Recorded data:
▼
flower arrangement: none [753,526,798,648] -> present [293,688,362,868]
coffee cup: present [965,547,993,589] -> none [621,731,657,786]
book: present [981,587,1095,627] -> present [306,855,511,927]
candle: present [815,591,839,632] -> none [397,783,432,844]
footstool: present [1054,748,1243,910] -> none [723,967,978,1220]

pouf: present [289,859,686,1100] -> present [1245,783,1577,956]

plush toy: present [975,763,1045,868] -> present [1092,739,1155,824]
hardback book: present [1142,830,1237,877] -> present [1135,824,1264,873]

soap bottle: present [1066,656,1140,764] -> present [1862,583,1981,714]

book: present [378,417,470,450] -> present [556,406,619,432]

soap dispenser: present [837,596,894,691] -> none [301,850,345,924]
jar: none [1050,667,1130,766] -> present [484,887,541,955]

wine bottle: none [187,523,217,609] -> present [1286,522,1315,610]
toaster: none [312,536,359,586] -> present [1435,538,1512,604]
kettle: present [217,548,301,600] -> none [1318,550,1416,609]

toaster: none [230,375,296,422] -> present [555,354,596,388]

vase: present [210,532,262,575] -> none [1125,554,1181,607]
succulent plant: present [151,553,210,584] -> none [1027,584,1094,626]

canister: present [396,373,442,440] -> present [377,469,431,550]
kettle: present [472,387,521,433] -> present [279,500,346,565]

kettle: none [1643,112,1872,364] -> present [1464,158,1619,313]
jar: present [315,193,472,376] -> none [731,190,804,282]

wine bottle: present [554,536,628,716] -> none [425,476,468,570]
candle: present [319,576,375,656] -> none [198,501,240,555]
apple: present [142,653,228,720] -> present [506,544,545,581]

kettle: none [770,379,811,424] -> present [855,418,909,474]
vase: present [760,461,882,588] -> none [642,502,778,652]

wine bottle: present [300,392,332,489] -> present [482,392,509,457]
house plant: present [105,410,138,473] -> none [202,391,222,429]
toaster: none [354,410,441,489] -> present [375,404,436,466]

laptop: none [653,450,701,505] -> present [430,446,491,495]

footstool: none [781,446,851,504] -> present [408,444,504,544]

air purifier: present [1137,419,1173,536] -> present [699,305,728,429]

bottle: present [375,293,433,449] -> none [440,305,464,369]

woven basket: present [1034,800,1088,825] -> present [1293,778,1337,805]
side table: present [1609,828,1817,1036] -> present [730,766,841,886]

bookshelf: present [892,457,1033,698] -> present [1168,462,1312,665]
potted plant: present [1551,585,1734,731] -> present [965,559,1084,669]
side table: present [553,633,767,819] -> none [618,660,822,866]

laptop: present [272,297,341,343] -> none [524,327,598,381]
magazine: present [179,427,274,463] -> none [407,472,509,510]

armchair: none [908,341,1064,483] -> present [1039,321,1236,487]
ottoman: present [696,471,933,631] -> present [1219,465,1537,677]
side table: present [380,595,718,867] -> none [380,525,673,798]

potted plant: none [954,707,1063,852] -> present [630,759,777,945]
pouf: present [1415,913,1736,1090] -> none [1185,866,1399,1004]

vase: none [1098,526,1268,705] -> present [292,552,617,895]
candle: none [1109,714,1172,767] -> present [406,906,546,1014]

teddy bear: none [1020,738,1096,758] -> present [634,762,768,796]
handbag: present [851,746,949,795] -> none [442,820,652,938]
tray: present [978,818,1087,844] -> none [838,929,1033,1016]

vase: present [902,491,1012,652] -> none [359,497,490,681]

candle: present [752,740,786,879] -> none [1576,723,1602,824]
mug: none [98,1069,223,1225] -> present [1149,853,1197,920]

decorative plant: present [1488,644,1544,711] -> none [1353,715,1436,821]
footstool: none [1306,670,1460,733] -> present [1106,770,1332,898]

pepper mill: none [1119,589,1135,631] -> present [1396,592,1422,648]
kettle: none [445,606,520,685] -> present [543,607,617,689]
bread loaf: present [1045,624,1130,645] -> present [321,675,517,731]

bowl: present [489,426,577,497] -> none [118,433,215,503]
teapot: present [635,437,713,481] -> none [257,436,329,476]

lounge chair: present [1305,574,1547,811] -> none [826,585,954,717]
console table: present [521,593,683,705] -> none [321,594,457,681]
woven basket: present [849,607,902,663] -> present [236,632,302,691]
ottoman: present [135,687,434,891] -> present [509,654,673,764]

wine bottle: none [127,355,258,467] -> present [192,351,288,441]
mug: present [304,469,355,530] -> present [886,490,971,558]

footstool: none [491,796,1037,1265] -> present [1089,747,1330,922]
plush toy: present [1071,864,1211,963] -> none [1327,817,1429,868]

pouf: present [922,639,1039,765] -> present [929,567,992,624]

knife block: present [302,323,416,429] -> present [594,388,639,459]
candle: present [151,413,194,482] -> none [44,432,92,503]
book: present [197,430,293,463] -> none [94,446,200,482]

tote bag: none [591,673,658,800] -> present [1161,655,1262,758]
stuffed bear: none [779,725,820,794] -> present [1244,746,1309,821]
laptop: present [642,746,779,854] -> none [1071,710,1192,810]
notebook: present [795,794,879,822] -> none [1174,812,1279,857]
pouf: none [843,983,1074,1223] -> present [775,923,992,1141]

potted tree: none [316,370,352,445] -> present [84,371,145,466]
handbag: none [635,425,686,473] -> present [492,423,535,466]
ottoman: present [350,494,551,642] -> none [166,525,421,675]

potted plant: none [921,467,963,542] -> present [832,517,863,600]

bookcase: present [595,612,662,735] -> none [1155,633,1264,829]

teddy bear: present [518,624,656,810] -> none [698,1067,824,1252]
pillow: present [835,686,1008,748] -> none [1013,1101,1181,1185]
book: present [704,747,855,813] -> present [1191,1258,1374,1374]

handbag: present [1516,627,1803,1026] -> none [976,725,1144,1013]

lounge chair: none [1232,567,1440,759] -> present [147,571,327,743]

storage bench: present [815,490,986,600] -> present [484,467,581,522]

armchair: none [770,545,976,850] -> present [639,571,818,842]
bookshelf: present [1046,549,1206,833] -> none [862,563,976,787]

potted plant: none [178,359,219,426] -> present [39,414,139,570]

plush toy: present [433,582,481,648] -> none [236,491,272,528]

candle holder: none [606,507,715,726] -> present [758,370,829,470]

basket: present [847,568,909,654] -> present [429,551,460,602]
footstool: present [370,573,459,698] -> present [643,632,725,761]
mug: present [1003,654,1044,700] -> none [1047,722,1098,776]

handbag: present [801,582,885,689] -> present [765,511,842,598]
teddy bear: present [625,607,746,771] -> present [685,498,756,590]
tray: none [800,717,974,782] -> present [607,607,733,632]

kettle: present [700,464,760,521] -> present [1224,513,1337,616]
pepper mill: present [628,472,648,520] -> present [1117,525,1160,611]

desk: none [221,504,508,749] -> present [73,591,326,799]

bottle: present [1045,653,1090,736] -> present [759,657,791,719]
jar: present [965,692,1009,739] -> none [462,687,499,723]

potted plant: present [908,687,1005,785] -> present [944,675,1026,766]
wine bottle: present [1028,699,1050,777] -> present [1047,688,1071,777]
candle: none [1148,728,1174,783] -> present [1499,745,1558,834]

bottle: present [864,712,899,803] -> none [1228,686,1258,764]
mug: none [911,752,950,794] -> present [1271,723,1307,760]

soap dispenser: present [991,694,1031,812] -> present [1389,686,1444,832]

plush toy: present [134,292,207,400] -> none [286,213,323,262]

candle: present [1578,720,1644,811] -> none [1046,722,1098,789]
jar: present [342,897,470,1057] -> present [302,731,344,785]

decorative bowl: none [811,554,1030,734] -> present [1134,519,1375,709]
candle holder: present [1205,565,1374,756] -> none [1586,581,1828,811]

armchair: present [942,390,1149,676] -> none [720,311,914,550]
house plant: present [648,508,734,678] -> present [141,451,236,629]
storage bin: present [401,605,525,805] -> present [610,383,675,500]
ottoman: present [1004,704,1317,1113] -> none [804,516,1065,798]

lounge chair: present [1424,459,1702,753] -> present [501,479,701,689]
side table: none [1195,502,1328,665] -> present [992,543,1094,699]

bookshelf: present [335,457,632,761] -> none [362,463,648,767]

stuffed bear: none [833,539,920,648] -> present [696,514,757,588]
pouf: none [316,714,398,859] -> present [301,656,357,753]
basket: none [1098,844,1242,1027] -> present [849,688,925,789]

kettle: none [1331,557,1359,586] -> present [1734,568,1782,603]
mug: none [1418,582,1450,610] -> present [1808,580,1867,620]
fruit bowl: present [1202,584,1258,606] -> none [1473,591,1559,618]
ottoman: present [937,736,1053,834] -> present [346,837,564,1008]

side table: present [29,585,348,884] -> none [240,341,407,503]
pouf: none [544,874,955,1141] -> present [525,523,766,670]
▲
**Exercise brief**
Each line of the records with the word "bowl" in it is to be copied.

**Answer to the exercise**
bowl: present [489,426,577,497] -> none [118,433,215,503]
decorative bowl: none [811,554,1030,734] -> present [1134,519,1375,709]
fruit bowl: present [1202,584,1258,606] -> none [1473,591,1559,618]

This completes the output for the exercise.